DIALS-West-1:
Partnering Data Collection and Reduction in the Beamline
Environment
July 27, 2012, Harvard Medical School,
Boston, MA
Room TMEC 423 (Tosteson Medical Education
Center, 260 Longwood Ave)
Workshop Organizer: Nick Sauter, LBNL
Meeting Summary
The aim was
to explore the latest ideas and developments in beamline data processing. DIALS (Diffraction Integration for
Advanced Light Sources) is a new software collaboration between the NIH-funded
group led by Nick Sauter at Berkeley Labs (LBNL), and the BioStruct-X Work
Package 6 consortium led by Gwyndaf Evans at Diamond Light Source. New data reduction approaches are
needed to handle high framing rates from pixel array detectors, and to improve
the outcome from marginal data. Both groups recognize the benefit of an
open-source software development strategy like that used in the Computational
Crystallography Toolbox (cctbx)
initially introduced by LBNL. The ability to rapidly prototype new algorithms, as
well as existing tools to manage collaboration, make cctbx a good starting point for the DIALS effort. We implemented test code for Bragg spot
integration using 2D pixel summation, and plan to work on 3D profile fitting
for delivery within a year. High
throughput will be achieved initially with multicore processing, and possibly
with GPU computing in the future.
Graeme
Winter (Diamond Light Source) described a software approach that would allow
light source facilities to implement code specializations in the field, e.g. to support new hardware or
algorithms not supported by the central code base. Such ideas help make the code "future proof", so Graeme's
code to represent X-ray detectors (dxtbx)
will be included in the initial release.
Xia2 is a data processing
pipeline now supported at Diamond, which could act as a conduit for delivering
the new DIALS software to the beamline (users would run xia2, which would
delegate work to DIALS). FastDP is another Diamond development
that runs XDS data reduction on up to
480 cpu cores, merging large (1800 frame) Pilatus datasets in 2 minutes. David Waterman (CCP4) sees DIALS as an
opportunity to correct the deficiencies of current integration programs. In particular, the error on integrated
Bragg intensities is poorly modeled, and needs to be improved with new models that
account for the physics of each detector type and X-ray source.
Jon
Schuermann and David Neau of NE-CAT described Rapid Automated Processing of
Data (RAPD), which performs massively parallel automatic analysis of all user
datasets by pipelining standard software tools, with final output presented
within a Web interface. Results
are available in minutes, fast enough to influence real-time user
decisions. However, the same
factors driving DIALS development (speed and handling of problem datasets) also
limit the performance at NE-CAT.
Chris
Nielson (ADSC) speculated that the toolbox approach of DIALS may never take the
place of standard data processing packages, and but might become a state of the
art description of best practices.
The need for peer review of each new module was discussed, with a
possible publication venue in the software section of an IUCr journal. Also, we can adopt the regular practice of documenting
mathematical formulae along with the source code (in LaTeX format), thus preserving the thought process behind the
algorithm.
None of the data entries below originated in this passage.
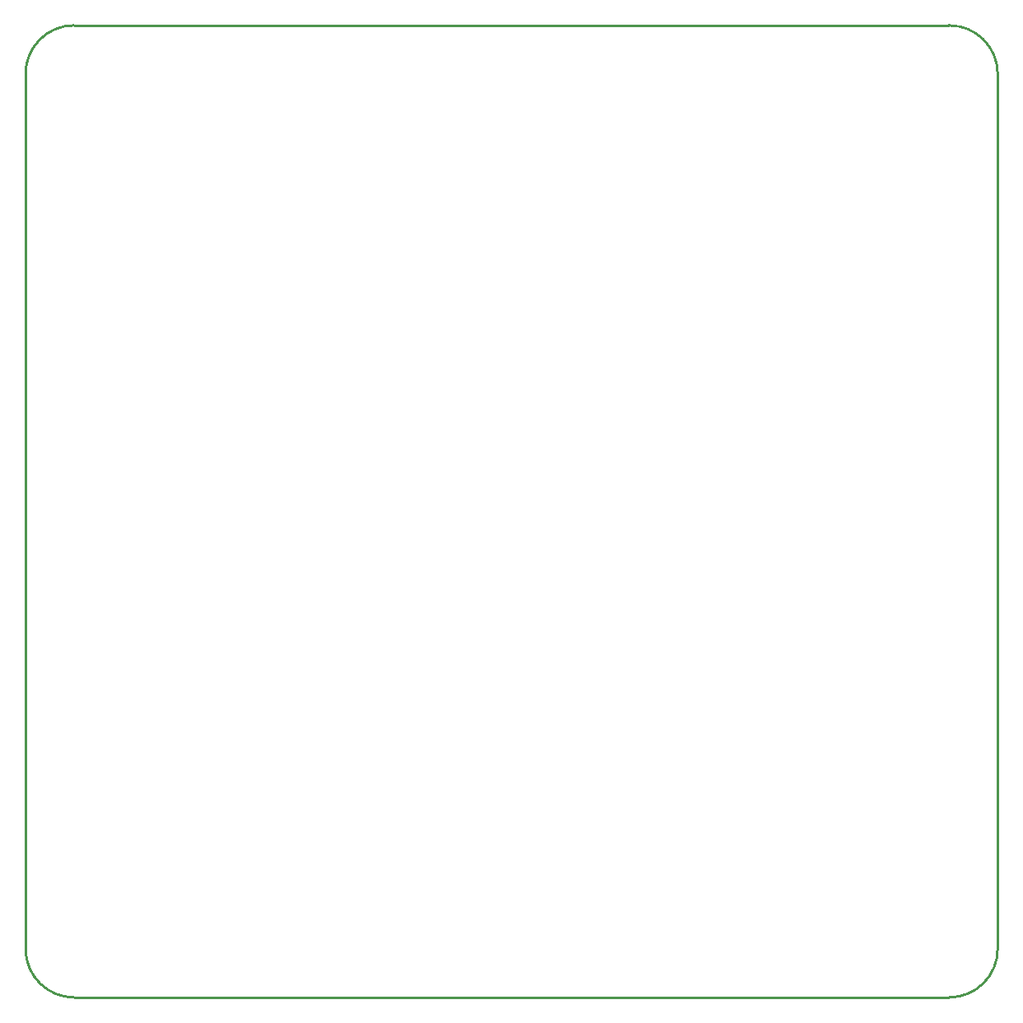
<source format=gko>
G04*
G04 #@! TF.GenerationSoftware,Altium Limited,Altium Designer,19.0.4 (130)*
G04*
G04 Layer_Color=16711935*
%FSLAX25Y25*%
%MOIN*%
G70*
G01*
G75*
%ADD10C,0.01000*%
D10*
Y19500D02*
G03*
X19701Y-0I19600J100D01*
G01*
X374201Y0D02*
G03*
X393701Y19701I-100J19600D01*
G01*
Y374201D02*
G03*
X374000Y393701I-19600J-100D01*
G01*
X19500D02*
G03*
X0Y374000I100J-19600D01*
G01*
Y19685D02*
Y374016D01*
X19685Y393701D02*
X374016D01*
X19685Y0D02*
X374016D01*
X393701Y19685D02*
Y374016D01*
M02*

</source>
An open architecture
will allow vendors and hardware developers to experiment with improvements in
detectors and calibration without involving the authors of standard data
processing programs.
Christian Brönnimann of
Dectris Ltd. pointed out that physical properties of subsequent PAD products
(Pilatus3 and Eiger) will differ from the current Pilatus2 architecture and
will require new physical models.
For example, the Pilatus3 retrigger mode will handle count rates up to
107 cps, an order of magnitude higher than current performance. The Eiger sensor will be much thicker
(1mm vs. 300mm) and require a different thickness correction. It will be essential to have a
clear dividing line between data corrections made by the vendor process, and
those made within downstream software such as DIALS. Fast framing rates (up to 3 kHz, 5GB/s for the Eiger) will
require new file formats (beyond CBF) for fast storage. HDF5 is a possible candidate presently
being studied.
Herbert
Bernstein (Dowling College) described aspects of data management planned for
NSLS-II. At raw data generation
rates of 9GB/s, it will be impossible to store all the data. However, we can be much smarter than
simply reducing data to Bragg intensities and discarding the original; instead,
we can do lossy (up to 50:1) compression giving images that are nearly
indistinguishable from the original, as far as data processing statistics are
concerned. To guard against fraud
and legal challenge, a small fraction (5%) of images will be retained with
lossless compression to prove their equivalence to lossy data. The current CBF library provides 4:1
lossless compression with the Hammersley byte-offset algorithm; current work
focuses on extending that algorithm to give 10:1 lossless compression, or
adopting a different lossless (JP Abrahams) algorithm. Also, an HDF5 backend is being added to
CBFlib to support metadata access in the gigabyte data rate context.